* Exercise details *
Continue the text on compilation units from the point where it stops.

* Reading text *

So, ordinary code, 99% of which does not define new words at run time, does not have to worry about compilation units at all. Neither do parsing words; the parser handles it all for you. However, if you decide to define new words at run time -- occasionally, we have code that does this -- you need to wrap your defining inside a with-compilation-unit. Try to put as much as possible into one compilation unit, since compilation units are relatively expensive; eg, if you need to define 1000 words in a loop, put the loop inside a compilation unit, don't create a compilation unit for each word.

The documentation for with-compilation-unit gives details about how it operates.

Number three: words defined in a compilation unit cannot be called until after the compilation unit


Again, this is something ordinary code does not ever need to deal with. However, if you write parsing words, it is something to keep in mind.

Suppose you have this source file:
: hello "Hello world" print ;

hello 2 2 + .

* Data listing *

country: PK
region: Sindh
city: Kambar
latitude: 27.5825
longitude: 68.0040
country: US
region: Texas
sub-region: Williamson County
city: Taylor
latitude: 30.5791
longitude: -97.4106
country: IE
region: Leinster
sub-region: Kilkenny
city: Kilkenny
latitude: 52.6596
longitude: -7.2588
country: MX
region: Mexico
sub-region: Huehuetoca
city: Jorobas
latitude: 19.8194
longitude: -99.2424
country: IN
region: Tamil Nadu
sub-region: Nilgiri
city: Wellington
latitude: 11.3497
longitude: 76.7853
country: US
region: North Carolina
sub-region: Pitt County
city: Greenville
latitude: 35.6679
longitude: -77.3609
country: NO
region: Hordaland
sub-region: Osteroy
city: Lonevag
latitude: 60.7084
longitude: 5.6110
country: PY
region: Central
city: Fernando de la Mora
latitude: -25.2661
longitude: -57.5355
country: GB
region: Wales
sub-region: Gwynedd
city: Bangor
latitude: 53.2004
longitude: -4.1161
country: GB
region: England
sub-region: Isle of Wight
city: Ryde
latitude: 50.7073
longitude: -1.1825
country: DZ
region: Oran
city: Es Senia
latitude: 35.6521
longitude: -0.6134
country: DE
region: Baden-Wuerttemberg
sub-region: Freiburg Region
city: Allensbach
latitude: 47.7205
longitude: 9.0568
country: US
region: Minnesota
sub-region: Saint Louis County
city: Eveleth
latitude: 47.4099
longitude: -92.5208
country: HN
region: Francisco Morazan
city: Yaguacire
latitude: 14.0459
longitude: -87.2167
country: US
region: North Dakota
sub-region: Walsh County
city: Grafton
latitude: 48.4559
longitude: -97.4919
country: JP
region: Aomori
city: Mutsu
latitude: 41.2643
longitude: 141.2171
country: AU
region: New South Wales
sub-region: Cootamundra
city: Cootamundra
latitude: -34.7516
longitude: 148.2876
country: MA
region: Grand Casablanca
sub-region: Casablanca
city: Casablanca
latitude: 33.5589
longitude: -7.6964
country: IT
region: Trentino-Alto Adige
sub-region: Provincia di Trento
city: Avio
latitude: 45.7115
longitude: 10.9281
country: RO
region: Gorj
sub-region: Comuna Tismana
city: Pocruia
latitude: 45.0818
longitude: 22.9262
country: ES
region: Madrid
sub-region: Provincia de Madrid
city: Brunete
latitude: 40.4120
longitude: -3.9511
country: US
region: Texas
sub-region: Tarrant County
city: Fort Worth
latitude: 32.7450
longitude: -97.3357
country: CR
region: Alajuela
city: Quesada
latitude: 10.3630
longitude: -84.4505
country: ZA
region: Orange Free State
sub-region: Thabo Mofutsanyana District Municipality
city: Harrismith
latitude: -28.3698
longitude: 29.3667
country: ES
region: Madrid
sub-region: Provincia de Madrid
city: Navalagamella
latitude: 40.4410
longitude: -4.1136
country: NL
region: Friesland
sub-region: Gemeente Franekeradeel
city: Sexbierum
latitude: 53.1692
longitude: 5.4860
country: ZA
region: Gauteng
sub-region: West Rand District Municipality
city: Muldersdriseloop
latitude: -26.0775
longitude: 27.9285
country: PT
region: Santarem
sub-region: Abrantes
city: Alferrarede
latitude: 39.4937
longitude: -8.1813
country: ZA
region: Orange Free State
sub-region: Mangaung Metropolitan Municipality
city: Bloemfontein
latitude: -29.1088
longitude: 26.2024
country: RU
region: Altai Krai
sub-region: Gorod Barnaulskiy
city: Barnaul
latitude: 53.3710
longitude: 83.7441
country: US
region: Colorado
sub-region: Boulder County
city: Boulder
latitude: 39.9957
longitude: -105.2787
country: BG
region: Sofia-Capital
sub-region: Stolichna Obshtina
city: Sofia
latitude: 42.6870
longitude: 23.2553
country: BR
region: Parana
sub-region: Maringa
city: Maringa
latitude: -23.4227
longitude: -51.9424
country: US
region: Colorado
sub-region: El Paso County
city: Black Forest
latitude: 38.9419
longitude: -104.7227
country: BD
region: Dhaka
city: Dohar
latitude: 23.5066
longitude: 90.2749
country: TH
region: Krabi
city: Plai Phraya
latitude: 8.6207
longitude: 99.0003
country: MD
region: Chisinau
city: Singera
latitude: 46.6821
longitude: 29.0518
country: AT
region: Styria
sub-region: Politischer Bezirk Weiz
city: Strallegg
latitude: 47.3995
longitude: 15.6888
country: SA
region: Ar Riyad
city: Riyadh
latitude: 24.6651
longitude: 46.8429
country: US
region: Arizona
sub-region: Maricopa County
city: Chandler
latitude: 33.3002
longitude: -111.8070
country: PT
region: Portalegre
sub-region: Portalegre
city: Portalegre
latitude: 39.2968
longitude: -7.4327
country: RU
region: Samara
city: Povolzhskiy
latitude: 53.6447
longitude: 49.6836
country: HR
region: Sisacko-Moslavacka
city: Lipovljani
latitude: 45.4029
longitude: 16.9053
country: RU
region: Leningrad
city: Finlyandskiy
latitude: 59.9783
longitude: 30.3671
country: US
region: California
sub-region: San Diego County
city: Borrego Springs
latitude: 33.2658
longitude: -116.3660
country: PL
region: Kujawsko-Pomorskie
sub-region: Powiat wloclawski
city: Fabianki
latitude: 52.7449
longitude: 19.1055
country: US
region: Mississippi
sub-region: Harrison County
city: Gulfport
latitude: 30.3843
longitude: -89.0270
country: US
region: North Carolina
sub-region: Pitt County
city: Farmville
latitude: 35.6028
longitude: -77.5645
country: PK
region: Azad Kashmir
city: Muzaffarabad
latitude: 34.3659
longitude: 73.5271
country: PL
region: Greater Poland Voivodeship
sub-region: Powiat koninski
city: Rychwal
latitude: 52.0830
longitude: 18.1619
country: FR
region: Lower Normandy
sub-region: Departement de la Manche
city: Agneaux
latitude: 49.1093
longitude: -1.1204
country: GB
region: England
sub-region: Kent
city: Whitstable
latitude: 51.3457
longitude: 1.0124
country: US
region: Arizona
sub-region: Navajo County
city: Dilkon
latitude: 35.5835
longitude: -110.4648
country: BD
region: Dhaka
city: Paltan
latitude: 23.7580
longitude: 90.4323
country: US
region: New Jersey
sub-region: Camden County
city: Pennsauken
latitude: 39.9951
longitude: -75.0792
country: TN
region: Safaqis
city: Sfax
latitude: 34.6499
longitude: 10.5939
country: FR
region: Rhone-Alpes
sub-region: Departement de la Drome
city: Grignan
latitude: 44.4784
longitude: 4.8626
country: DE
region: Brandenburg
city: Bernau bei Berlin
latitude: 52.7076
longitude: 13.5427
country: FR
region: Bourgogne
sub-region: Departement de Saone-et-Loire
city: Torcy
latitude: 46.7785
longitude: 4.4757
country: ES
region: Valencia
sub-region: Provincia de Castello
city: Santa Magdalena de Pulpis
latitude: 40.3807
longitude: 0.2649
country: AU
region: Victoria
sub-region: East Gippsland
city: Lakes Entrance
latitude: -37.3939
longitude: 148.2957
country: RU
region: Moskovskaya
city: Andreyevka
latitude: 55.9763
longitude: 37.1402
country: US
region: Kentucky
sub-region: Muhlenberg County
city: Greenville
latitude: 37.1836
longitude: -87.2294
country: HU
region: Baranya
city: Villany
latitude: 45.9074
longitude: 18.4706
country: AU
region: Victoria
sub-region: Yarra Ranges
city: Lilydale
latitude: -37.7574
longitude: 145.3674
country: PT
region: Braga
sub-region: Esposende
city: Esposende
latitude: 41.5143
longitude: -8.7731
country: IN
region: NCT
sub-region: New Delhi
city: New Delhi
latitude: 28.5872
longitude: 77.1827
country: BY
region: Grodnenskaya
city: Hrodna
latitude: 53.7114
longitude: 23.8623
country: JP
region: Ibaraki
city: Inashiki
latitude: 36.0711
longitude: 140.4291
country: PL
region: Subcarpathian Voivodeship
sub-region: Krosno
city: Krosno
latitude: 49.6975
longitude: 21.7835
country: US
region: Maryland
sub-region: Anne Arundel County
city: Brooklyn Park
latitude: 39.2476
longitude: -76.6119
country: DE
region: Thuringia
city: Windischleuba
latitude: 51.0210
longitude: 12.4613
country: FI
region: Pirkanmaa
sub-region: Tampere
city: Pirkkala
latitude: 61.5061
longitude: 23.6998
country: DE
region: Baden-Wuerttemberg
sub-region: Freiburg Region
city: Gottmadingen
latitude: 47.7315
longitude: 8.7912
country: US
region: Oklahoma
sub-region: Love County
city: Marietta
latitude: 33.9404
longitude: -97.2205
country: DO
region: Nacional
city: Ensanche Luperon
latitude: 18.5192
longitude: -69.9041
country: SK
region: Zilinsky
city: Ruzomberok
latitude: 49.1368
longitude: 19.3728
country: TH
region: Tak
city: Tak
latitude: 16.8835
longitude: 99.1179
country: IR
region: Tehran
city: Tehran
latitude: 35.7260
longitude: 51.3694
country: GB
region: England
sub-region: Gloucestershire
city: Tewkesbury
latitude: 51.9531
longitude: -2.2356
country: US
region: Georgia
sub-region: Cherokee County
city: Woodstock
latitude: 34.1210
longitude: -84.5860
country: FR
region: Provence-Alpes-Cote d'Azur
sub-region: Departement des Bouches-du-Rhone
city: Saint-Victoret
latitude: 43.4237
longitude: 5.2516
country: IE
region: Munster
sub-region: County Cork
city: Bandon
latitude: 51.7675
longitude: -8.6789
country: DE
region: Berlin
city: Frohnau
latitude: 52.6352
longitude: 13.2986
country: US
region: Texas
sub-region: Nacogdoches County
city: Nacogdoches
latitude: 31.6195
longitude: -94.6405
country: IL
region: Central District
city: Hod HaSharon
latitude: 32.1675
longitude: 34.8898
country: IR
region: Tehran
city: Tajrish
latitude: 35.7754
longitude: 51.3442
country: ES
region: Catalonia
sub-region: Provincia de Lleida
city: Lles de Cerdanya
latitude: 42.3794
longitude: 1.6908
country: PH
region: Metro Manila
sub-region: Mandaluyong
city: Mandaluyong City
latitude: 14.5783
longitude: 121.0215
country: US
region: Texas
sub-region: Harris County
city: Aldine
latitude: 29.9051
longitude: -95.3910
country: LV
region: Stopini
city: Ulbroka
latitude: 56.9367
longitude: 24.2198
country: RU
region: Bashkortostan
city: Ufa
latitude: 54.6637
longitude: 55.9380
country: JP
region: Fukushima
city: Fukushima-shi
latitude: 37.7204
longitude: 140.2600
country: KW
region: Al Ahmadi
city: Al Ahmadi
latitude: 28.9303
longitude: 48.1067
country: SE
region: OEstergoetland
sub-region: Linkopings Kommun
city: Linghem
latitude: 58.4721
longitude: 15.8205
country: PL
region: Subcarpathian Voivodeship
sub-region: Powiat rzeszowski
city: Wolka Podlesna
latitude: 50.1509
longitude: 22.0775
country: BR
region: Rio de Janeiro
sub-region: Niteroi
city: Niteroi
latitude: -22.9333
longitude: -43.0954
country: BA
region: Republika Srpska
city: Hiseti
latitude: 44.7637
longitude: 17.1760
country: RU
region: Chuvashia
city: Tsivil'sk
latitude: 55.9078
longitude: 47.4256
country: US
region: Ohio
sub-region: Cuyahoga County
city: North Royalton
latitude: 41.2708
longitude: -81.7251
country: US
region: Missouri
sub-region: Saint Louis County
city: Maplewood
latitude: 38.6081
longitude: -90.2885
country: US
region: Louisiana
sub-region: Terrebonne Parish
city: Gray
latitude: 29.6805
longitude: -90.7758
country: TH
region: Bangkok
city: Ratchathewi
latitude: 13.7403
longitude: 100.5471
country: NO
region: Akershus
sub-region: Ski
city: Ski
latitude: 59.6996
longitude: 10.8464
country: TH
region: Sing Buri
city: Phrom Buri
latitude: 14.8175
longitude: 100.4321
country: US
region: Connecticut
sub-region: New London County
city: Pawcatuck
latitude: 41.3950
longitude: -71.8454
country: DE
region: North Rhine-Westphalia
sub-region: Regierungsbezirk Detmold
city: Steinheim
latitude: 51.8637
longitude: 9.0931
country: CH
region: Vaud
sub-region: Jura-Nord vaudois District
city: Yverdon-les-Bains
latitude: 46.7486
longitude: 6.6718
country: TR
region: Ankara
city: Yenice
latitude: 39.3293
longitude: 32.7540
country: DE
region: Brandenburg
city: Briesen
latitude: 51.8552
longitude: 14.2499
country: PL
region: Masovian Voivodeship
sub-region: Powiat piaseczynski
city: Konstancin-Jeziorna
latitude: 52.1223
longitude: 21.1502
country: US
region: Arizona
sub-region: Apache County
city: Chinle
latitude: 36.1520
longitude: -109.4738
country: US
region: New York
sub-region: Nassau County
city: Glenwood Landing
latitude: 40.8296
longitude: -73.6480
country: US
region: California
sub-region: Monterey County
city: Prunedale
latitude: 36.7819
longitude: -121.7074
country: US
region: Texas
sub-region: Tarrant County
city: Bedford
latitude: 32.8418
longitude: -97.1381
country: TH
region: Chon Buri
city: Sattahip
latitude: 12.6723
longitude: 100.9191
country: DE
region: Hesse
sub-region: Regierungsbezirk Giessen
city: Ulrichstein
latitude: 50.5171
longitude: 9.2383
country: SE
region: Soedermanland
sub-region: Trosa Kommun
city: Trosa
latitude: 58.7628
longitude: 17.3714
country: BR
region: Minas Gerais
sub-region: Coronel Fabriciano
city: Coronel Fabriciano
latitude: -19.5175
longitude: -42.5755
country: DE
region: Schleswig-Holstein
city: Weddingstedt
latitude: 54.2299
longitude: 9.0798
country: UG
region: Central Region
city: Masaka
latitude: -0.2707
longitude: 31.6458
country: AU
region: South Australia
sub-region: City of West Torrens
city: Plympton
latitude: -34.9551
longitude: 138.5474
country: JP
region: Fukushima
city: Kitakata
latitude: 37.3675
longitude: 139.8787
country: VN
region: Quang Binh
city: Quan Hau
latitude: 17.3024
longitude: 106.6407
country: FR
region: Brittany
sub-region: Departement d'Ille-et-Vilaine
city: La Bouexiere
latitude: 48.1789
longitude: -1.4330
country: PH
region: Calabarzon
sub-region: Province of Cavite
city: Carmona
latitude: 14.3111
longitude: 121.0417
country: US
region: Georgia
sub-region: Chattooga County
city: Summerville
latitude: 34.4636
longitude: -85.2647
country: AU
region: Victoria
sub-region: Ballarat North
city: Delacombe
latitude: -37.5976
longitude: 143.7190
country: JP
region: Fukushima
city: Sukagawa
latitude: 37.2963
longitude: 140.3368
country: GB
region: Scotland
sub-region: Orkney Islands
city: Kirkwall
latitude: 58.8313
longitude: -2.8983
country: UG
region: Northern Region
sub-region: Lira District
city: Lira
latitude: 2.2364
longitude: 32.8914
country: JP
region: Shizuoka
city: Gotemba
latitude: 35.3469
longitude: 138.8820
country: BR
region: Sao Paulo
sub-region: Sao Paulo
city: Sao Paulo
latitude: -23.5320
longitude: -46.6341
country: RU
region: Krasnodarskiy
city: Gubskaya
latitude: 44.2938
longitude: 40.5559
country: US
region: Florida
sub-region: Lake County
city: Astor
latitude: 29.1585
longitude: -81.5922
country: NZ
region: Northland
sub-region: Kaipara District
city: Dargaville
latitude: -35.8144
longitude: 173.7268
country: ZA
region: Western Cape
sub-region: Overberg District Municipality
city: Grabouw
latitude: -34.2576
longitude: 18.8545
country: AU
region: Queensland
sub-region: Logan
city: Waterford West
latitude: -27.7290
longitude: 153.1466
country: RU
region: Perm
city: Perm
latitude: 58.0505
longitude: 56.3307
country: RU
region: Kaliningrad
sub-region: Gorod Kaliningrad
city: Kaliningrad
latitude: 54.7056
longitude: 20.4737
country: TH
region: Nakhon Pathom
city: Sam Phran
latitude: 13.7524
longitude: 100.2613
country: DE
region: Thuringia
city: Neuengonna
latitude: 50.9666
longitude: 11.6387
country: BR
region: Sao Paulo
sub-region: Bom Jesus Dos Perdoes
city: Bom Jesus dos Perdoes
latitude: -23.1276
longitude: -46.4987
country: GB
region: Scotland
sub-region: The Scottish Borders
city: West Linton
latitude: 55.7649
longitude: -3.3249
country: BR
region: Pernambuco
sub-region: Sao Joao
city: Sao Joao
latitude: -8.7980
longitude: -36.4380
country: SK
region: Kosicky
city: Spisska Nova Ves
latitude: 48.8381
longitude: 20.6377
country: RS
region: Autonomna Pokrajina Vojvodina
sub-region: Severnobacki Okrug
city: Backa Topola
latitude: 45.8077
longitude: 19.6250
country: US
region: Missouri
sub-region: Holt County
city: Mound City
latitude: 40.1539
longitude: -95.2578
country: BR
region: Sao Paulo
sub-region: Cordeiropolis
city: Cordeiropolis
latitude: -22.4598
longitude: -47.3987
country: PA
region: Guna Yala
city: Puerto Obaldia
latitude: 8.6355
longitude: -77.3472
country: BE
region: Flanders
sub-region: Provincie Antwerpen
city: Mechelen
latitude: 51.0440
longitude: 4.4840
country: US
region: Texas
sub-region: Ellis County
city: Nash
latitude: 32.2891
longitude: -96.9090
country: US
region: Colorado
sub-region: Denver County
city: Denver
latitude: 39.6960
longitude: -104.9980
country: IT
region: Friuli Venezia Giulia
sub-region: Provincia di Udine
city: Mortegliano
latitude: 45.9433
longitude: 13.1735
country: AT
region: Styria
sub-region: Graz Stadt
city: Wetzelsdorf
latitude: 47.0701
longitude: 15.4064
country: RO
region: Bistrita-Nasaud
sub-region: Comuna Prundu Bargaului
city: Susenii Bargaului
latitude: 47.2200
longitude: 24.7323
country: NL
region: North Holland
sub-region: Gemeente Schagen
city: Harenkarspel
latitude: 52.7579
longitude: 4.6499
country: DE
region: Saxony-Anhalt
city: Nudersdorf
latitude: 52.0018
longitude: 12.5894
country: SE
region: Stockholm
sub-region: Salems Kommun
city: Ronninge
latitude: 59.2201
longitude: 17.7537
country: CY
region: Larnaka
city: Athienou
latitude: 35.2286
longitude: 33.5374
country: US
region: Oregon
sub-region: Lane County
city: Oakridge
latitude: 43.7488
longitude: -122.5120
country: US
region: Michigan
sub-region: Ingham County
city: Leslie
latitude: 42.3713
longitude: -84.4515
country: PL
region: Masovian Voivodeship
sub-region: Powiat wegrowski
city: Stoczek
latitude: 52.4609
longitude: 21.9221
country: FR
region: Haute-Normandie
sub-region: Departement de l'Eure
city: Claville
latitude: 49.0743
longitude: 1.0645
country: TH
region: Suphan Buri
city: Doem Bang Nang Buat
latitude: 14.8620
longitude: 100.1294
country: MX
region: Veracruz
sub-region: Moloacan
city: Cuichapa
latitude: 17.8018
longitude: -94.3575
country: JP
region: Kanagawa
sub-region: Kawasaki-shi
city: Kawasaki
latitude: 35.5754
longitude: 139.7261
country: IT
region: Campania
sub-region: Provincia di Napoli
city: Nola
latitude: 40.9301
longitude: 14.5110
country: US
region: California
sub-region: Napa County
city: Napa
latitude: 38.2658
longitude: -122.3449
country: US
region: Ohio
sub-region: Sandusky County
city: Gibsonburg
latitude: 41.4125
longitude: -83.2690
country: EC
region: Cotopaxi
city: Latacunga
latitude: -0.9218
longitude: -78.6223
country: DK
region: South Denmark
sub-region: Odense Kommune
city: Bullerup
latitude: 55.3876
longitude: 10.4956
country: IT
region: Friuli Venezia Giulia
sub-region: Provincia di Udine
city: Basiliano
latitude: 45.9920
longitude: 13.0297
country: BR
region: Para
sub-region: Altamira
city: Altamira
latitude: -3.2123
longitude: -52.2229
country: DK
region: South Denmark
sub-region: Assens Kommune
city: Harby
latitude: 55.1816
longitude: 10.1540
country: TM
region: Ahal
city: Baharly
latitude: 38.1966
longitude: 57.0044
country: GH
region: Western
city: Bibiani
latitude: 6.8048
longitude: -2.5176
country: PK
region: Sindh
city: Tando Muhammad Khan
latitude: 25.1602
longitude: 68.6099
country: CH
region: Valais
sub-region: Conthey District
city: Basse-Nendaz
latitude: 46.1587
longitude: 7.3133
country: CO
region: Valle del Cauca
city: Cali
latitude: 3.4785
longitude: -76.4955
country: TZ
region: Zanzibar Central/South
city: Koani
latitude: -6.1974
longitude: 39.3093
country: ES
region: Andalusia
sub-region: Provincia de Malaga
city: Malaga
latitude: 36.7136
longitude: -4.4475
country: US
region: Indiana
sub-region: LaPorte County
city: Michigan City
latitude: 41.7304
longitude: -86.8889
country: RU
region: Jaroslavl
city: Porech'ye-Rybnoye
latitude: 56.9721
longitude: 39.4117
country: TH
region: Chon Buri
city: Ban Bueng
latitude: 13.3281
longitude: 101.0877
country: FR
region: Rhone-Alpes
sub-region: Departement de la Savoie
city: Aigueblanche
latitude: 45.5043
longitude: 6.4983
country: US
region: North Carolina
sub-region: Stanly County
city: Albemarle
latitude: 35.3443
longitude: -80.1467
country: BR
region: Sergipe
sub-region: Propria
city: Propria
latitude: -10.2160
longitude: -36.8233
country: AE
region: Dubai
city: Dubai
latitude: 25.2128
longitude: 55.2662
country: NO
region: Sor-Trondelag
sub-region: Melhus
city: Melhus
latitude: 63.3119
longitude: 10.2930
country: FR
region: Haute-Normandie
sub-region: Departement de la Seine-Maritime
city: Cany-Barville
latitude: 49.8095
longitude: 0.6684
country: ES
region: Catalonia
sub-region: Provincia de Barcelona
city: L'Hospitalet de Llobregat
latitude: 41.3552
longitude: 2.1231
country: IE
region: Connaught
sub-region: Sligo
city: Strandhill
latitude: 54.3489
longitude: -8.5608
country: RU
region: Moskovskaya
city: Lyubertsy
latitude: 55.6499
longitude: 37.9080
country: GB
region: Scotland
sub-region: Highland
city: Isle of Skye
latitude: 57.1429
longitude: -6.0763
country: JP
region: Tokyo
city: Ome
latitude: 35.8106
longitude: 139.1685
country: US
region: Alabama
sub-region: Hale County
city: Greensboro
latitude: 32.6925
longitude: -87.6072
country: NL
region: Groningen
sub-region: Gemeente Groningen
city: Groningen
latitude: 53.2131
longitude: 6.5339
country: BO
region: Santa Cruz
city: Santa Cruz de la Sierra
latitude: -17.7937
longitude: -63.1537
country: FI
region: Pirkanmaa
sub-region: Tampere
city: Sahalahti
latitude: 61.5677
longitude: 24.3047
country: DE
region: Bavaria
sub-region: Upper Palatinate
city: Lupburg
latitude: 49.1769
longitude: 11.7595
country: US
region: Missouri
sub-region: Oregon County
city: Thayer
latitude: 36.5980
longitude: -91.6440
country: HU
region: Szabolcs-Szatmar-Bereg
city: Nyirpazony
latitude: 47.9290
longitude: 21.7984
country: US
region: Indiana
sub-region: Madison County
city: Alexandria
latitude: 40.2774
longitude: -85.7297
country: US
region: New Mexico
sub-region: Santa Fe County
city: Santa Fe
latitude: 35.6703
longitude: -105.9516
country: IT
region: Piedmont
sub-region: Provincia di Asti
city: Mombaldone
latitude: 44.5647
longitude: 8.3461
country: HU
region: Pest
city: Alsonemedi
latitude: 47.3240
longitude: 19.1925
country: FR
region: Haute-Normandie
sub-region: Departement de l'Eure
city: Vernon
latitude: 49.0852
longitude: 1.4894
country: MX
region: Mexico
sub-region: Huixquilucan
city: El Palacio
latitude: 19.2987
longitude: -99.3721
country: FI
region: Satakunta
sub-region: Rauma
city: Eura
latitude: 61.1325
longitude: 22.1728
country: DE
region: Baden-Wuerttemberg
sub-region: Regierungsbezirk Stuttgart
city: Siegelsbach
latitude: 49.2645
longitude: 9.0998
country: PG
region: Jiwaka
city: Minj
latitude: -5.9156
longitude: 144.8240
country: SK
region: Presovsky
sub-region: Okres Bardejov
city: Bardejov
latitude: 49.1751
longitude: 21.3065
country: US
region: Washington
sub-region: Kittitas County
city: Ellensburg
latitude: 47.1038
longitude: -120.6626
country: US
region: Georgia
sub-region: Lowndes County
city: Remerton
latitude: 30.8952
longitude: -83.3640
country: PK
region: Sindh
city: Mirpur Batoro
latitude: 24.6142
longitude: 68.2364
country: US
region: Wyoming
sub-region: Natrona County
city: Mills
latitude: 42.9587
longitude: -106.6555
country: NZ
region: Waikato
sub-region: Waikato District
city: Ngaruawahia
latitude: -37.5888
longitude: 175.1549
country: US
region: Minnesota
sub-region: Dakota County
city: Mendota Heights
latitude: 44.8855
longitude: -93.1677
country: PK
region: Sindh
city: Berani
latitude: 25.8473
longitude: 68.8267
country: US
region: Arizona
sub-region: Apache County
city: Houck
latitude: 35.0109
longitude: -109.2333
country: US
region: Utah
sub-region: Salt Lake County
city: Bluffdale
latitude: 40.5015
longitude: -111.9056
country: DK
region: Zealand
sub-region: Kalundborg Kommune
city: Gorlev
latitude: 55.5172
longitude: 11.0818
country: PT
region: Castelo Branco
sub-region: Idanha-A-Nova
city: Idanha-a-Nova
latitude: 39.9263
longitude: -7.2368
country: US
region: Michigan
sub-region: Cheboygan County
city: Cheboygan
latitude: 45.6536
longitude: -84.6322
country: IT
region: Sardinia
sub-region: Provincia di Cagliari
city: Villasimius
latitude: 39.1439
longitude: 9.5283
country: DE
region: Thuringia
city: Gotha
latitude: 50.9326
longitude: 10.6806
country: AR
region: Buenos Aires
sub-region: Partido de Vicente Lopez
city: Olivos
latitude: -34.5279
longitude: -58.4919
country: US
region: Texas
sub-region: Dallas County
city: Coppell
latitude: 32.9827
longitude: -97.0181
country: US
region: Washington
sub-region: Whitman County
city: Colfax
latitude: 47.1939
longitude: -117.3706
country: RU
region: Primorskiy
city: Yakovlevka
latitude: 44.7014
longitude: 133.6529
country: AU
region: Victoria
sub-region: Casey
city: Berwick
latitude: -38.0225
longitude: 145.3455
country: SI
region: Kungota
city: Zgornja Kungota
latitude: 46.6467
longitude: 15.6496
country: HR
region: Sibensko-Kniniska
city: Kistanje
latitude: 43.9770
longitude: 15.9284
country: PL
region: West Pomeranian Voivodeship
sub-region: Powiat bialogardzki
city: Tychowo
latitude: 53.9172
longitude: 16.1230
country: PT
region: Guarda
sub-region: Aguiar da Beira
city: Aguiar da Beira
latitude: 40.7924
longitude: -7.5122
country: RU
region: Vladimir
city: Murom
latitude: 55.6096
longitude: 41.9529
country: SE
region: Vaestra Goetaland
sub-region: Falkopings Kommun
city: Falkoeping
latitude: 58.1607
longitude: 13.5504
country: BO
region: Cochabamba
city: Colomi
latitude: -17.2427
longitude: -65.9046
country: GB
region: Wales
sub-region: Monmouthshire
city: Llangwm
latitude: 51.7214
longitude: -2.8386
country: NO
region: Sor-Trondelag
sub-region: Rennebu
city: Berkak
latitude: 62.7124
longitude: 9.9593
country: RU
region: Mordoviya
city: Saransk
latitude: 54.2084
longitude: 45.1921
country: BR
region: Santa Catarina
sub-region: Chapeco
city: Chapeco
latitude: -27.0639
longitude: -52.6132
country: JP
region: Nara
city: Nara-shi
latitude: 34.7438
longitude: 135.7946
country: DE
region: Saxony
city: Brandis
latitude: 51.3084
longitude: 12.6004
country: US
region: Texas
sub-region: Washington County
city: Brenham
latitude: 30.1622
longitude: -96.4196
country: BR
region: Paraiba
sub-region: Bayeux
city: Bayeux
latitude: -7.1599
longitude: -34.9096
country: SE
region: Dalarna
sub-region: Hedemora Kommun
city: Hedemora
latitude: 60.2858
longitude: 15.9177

* Exercise answer *
This is a perfectly fine source file. The file is parsed -- inside a new compilation unit -- which creates a word definition hello, and a top-level quotation [ hello 2 2 + . ]. The parser ends the compilation unit, which compiles the word hello, and updates any references to it from the code heap (if there are any). The parser then calls the top level form, which outputs
Hello world
4

This works fine, because the compilation unit ends -- and the new word is compiled -- before the top level form is run.

However, consider the following example:
: hello scan reverse string>number parsed ; parsing

hello 123 .

In Factor 0.91, this would print 321. However, as of Factor 0.92, this is no longer a valid Factor program. Because the compilation unit does not end until after the file is parsed, the hello word has not been compiled yet at the time the parser sees it; and so we get an error:
A parsing word cannot be used in the same file it is defined in.
staging-violation-word POSTPONE: hello

I don't think this is a major limitation. There aren't many libraries where it even comes up. There are two ways to redesign code to get around it:
  • Put the parsing words in a separate vocabulary/module.
  • If you define a parsing word that is only called once, replace the parsing word with a parse-time evaluation. This idiom is used with alien bindings:
    : load-foo-library
    "foo" "libfoo.so" "cdecl" add-library ; parsing

    load-foo-library

    LIBRARY: foo
    FUNCTION: int blah ( float x ) ;
    ...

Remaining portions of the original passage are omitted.